Marron on the other hand says it’s “probably just another transient trend. People will always be drawn to look at the apparently strange whether some art oddity, some misshapen person or a traffic accident. People are compelled to look.”

As much as I agree with Marron here – and as much as I love his work – I don’t think one can dismiss the notion of the “transient trend”. That is what art criticism and art history are about, to some extent. Cubism, you could argue, was a transient trend. What I find interesting I think is the way that reference points are colliding – but not in the way that they did under post-modernism with an appreciation only for irony. Now a clash of different potential meanings creates something more, something seemingly bigger.
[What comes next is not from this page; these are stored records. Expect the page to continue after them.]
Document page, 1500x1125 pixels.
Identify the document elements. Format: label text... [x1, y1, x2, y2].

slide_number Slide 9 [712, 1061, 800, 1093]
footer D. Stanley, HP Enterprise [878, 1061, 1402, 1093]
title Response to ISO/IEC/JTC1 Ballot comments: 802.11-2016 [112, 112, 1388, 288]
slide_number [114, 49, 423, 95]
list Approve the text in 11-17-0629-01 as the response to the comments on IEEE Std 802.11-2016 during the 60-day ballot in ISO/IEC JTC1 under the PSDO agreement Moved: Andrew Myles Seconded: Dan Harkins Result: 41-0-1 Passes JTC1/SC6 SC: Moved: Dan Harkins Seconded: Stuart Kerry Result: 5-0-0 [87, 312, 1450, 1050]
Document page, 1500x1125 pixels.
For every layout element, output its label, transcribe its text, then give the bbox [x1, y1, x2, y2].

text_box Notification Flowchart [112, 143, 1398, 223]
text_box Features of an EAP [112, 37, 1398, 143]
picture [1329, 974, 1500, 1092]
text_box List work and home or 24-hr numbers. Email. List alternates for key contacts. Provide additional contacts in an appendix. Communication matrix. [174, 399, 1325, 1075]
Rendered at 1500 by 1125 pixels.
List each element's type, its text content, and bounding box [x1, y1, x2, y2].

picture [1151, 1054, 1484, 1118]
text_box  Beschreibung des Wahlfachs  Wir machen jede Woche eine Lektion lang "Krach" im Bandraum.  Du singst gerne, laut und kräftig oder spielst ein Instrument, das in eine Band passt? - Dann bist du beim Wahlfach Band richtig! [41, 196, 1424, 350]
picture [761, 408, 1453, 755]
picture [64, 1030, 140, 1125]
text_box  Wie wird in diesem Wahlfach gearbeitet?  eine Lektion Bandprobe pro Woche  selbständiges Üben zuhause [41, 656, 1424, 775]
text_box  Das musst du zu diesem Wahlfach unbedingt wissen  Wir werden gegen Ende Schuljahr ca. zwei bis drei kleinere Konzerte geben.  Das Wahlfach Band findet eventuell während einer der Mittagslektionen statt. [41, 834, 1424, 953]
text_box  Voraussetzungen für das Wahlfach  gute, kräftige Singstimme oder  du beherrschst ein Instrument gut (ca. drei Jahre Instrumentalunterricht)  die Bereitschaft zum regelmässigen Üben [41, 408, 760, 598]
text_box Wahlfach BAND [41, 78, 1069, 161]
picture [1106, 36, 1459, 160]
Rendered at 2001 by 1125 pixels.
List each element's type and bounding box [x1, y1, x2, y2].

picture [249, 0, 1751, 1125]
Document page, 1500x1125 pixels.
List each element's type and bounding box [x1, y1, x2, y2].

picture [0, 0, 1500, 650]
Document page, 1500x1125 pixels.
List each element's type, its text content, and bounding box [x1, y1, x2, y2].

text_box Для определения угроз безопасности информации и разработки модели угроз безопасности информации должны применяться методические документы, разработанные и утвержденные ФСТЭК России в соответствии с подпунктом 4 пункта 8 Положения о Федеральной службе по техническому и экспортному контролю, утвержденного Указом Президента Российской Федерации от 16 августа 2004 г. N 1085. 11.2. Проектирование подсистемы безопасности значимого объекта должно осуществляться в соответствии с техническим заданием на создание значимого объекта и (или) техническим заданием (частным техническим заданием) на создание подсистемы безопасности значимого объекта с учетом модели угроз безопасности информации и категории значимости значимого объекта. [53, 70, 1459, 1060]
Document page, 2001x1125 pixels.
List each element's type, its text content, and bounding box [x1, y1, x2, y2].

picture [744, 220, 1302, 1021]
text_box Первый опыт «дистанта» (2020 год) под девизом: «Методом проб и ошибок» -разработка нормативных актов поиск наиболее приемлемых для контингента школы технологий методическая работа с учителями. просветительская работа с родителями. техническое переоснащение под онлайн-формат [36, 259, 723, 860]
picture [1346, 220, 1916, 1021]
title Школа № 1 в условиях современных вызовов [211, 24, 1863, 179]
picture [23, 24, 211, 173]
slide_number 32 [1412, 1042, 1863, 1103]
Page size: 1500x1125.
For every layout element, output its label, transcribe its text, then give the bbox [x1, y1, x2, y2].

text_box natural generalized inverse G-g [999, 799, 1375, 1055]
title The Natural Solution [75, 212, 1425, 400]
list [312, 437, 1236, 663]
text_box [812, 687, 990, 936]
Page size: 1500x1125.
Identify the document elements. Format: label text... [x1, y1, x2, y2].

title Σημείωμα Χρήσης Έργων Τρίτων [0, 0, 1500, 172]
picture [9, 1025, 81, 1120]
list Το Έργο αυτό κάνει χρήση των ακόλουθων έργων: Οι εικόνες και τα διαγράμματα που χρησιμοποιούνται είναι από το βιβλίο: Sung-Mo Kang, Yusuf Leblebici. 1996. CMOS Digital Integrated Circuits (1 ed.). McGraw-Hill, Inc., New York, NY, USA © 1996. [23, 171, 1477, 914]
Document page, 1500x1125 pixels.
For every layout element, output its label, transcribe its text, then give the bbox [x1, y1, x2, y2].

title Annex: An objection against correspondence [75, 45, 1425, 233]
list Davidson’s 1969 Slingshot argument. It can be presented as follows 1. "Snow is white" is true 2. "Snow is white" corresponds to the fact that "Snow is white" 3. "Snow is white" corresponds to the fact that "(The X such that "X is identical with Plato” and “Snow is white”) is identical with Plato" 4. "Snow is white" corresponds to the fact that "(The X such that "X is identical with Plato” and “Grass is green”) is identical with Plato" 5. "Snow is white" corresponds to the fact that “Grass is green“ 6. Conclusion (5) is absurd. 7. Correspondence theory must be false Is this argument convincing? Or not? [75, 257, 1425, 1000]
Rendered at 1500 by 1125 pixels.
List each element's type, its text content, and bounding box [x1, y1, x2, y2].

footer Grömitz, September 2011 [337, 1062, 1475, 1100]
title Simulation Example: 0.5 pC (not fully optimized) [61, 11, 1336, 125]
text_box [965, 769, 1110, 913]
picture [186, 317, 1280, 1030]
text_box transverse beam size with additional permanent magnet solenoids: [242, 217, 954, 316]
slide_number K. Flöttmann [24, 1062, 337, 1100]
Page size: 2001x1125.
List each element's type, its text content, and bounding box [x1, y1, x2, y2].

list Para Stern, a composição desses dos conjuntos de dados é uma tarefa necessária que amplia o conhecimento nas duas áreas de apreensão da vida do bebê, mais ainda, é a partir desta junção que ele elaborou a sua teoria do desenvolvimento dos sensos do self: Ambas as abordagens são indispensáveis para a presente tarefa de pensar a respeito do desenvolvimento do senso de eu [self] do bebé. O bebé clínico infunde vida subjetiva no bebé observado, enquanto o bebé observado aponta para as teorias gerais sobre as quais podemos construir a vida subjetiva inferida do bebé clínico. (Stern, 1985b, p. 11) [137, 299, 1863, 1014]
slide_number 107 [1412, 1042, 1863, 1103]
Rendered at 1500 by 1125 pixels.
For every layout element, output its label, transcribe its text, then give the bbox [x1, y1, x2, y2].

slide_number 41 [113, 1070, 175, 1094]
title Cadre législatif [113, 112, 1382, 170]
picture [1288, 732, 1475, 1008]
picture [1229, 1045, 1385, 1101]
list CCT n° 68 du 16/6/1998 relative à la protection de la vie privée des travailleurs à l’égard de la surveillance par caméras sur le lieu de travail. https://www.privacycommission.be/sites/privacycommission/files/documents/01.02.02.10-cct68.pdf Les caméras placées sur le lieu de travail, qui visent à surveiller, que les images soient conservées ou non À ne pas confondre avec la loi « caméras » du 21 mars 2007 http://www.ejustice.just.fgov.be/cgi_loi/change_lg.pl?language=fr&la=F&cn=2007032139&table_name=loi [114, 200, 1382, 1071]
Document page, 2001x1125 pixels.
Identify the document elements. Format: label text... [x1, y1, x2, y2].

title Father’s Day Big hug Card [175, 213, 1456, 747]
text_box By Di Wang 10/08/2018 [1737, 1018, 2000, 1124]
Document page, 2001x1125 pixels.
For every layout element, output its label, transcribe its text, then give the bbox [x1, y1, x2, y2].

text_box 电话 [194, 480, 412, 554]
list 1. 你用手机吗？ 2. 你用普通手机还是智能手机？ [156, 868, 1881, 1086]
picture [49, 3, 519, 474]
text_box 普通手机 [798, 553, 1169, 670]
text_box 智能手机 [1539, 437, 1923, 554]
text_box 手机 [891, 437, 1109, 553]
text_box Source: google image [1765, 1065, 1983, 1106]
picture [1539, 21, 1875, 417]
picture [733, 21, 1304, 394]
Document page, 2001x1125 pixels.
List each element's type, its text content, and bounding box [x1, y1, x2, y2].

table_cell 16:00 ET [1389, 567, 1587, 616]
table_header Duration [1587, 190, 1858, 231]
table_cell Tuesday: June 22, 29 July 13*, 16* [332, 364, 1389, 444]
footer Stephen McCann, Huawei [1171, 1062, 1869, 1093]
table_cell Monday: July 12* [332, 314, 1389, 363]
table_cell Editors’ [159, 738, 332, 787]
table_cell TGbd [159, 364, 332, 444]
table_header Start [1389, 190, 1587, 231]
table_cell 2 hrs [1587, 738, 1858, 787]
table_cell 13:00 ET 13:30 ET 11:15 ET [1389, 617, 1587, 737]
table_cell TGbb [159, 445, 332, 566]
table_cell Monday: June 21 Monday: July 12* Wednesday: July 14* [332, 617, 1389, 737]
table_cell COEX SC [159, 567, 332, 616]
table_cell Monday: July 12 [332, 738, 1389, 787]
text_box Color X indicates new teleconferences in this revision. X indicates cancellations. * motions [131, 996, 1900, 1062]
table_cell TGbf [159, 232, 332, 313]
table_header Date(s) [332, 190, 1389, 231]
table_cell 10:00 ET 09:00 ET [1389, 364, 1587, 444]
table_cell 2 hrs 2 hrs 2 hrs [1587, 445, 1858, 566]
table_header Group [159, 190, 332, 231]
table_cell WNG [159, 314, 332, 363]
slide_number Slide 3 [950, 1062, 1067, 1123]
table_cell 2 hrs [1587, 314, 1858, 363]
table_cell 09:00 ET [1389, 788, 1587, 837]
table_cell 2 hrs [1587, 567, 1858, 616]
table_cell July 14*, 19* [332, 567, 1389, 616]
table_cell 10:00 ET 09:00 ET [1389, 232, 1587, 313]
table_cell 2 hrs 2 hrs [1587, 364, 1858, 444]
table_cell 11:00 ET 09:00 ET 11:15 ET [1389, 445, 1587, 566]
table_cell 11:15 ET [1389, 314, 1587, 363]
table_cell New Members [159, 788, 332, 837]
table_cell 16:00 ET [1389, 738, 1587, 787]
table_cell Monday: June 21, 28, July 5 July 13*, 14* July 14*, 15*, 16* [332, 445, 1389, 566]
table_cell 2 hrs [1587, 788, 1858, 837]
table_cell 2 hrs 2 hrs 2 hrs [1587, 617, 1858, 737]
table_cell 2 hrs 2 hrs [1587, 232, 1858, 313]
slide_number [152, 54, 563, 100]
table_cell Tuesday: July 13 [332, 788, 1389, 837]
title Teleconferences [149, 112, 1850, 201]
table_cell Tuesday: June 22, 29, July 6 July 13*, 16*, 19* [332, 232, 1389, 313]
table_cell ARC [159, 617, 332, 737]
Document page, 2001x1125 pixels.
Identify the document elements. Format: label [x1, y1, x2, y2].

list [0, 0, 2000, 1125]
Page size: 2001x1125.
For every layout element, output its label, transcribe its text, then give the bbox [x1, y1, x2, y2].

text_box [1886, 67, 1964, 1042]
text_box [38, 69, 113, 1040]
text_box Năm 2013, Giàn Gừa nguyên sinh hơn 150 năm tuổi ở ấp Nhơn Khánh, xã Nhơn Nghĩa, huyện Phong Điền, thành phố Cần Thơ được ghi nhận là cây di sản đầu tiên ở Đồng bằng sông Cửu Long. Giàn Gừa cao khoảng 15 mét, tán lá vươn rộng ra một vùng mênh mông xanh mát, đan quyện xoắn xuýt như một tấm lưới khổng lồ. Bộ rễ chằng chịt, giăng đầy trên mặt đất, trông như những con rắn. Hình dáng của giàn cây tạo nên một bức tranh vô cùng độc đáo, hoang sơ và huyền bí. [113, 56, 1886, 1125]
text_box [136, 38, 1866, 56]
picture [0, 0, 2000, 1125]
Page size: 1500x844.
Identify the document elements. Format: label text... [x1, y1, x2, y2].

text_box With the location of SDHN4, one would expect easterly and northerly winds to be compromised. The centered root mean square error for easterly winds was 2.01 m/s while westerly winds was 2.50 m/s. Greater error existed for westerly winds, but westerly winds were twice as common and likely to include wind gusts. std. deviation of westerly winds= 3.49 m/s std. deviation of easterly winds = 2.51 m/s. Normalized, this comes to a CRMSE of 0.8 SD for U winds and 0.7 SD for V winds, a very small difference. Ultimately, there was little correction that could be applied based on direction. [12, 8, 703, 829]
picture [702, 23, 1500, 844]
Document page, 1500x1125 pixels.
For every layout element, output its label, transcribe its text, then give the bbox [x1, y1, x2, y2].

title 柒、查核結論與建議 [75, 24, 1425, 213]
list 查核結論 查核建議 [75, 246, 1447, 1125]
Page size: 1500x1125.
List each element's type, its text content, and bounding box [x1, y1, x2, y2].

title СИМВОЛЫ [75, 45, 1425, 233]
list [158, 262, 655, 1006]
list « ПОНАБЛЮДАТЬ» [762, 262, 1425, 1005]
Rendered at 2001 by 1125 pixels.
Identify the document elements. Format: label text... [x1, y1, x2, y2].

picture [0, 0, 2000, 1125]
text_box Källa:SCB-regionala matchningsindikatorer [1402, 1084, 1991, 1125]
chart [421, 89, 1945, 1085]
I think this is the power of art, and something that Sagan misses. Not everything always has to be serious, rational, logical etc. Nor, indeed, can it be.

I think a Blakean relationship to the systemic is beginning to emerge, one that combine order with passion, sincerity with irony. In Blake’s epic Jerusalem, Los declares:

I must Create a System, or be enslav’d by another Man’s;
I will not Reason and Compare: my business is to Create.

Today, artists are constructing their own personal systems of meaning and belief. Symbolism is intensely personal, but of course rooted in belief systems of yore. This is unavoidable but also something worth celebrating. As Boo Saville puts it, “There is certainly a sense of helplessness in the futility of life but I think that actually that can be liberation. “As an artist I have constructed a belief system for myself, which enable me to deal with this futility.”

Henrij Preiss may be seen  to exemplify these very processes: “My paintings represent a sense of order. What I do is remove the particular stories or narratives, and take the underlying framework, so that I end up with what you could call symbolic archetypes, both in particular motifs and in the geometrical structures. I then layer these into the paintings to create objects that address a form of universal geometry, or a basic symbolic language, which is common to all human visual systems.”

New orders emerge, rooted in those of the past, straddling science and psychology, Freud and Darwin – unique and personal, but accessible through the medium of the symbol. Can they answer all our questions? No, nor should they. “I believe in science and the possibility of what it offers,” Saville admits, “but I sometimes wonder, if I was about to die, would I say a prayer?”